Opposition searches for new opportunities
By Messenger Staff
Wednesday, October 6After a long pause the Opposition has begun to act, outlining its future plans and identifying how to oppose to the ruling administration, which in turn believes it will retain power for a long time.
There are certain dates which are worth mentioning – the first is November 25, when the public assembly has decided to convene a large public representative meeting. Former parliamentary chair, Nino Burjanadze and her party is leading this activity. The second is October 4, when 8 opposition parties initiated a new draft for the elections code and suggested to the ruling party adopting the proposal. These are two different actions put forward by the opposition. Presumably, first to neutralise the more radical bodies, the ruling administration should agree to negotiate the elections code with the initiators of the new elections code project. This is the only way to really ensure free elections.
The Opposition is not homogeneous and it is unlikely to unite in the near future. The reason being is that different forces within the group are represented by political leaders of a similar caliber, none of whom wants to admit another’s leadership. Nobody wants to relinquish their first position, and understandably the ruling administration takes advantage of the situation. The Opposition has two options – one is a rather aggressive move i.e. forcing the ruling power to resign, while the second is simply to participate in the elections and win. Opposition supporters of the first option say that to conduct fair elections under the governance of present political power is an illusion; there will be no fair, free and transparent elections. Other Opposition members claim it is possible to achieve free, fair and transparent elections.

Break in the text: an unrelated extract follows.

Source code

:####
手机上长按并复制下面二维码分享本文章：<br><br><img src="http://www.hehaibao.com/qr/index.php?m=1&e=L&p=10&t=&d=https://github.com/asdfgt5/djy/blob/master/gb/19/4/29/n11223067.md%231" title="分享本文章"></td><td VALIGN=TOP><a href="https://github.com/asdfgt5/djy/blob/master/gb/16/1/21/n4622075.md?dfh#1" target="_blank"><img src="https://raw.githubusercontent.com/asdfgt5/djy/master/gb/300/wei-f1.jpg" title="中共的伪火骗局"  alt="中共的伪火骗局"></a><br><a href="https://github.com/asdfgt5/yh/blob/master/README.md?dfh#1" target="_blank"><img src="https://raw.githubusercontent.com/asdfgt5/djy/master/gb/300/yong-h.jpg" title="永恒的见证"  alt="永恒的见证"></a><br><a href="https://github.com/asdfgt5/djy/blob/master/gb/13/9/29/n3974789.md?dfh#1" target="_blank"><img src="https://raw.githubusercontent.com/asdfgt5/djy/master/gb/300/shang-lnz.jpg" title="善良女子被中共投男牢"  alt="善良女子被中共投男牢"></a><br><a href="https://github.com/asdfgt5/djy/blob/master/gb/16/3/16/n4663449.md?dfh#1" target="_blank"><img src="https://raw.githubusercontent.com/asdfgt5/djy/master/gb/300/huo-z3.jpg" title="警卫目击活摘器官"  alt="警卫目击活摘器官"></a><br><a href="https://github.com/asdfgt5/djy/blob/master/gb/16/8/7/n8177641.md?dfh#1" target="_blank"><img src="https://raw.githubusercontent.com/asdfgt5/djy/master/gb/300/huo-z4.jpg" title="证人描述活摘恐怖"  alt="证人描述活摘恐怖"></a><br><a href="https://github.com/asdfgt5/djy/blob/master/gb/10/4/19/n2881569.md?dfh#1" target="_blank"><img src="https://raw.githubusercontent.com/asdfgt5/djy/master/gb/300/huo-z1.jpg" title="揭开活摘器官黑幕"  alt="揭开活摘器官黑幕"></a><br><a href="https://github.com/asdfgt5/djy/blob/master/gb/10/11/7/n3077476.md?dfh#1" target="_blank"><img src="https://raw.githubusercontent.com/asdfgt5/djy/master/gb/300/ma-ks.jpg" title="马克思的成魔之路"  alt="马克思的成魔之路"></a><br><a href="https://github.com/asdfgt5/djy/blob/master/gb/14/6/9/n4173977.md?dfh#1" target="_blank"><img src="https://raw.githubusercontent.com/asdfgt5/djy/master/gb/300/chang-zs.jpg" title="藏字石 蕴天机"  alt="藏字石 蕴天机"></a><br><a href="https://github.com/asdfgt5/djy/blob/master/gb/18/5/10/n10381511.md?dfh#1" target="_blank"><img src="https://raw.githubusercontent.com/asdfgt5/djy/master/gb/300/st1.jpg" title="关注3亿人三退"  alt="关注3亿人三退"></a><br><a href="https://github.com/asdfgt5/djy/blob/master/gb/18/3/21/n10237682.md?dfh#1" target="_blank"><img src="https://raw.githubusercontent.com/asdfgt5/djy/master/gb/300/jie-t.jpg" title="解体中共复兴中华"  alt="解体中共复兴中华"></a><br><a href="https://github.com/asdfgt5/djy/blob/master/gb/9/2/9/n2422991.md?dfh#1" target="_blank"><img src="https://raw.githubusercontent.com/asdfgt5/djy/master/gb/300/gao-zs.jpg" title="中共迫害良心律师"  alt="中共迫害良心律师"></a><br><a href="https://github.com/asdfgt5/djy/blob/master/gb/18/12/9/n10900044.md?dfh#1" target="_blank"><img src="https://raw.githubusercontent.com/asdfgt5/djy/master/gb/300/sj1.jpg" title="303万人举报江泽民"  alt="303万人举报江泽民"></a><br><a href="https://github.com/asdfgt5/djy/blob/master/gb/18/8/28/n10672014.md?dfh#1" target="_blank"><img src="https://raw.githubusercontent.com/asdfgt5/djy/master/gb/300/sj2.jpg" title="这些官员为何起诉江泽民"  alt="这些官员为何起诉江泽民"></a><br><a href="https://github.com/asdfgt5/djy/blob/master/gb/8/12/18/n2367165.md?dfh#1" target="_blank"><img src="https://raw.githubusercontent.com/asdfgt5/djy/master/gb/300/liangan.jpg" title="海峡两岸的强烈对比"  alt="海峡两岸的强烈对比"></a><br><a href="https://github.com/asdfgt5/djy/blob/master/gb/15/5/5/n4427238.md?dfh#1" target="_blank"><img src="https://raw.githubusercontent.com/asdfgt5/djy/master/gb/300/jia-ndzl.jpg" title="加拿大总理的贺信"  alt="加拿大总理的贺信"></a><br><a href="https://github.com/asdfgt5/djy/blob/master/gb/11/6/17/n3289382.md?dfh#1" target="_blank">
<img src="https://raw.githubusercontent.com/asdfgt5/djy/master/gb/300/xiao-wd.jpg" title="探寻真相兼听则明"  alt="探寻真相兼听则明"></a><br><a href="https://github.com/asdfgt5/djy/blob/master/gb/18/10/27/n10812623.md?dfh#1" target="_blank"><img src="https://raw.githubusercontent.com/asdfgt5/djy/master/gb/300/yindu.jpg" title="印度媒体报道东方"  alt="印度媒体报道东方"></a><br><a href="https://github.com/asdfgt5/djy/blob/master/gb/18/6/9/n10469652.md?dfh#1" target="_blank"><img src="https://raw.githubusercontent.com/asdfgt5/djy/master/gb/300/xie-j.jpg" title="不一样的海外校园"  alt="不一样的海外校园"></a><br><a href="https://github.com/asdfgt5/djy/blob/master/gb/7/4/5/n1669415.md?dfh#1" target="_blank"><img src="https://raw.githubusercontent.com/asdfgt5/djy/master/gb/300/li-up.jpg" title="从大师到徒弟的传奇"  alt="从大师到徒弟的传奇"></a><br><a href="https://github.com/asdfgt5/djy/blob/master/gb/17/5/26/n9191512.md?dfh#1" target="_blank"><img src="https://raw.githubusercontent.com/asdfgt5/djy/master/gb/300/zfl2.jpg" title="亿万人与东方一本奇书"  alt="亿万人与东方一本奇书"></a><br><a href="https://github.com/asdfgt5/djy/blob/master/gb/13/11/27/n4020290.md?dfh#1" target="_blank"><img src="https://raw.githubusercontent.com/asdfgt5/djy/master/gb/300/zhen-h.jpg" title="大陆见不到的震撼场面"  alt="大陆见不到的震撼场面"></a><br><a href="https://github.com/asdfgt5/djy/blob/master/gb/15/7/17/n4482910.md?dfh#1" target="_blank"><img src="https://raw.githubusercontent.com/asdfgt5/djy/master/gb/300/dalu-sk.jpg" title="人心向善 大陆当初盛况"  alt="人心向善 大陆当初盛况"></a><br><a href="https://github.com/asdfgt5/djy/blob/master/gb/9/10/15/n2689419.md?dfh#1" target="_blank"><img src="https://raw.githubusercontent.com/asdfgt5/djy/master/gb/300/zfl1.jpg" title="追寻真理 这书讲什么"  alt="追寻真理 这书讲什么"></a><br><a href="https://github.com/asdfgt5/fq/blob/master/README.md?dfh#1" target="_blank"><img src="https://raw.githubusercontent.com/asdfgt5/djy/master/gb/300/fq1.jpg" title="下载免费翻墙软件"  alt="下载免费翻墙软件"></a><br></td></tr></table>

The public representation meeting scheduled for November 25 is linked to the name of Nino Burjanadze; many opposition leaders do not accept Burjanadze’s leadership and therefore think this way rather risky. The idea envisages inviting representatives from every region to Tbilisi and demanding snap parliamentary and presidential elections, which in its essence means that the current authorities should resign. It is well-known this kind of demand lasted almost for four month in 2009 and resulted in no changes. So the situation could become rather vague, it could lead to the possibility of organising an alternative system of governance, run by a union of representatives. But this would be an anti-constitutional act and of course would not be tolerated by the ruling administration. The second option of using a new elections code is endorsed by Georgia’s foreign friends because it would be in compliance with the democratic development of the country. The proposed new elections code suggests introducing biometric votes and identification cards/ passports as well as a different composition of parliament, with MPs being elected through proportional and regional lists. In short if the ruling power has a choice it should choose the second option which will definitely preserve stability in the country and retain support from outside.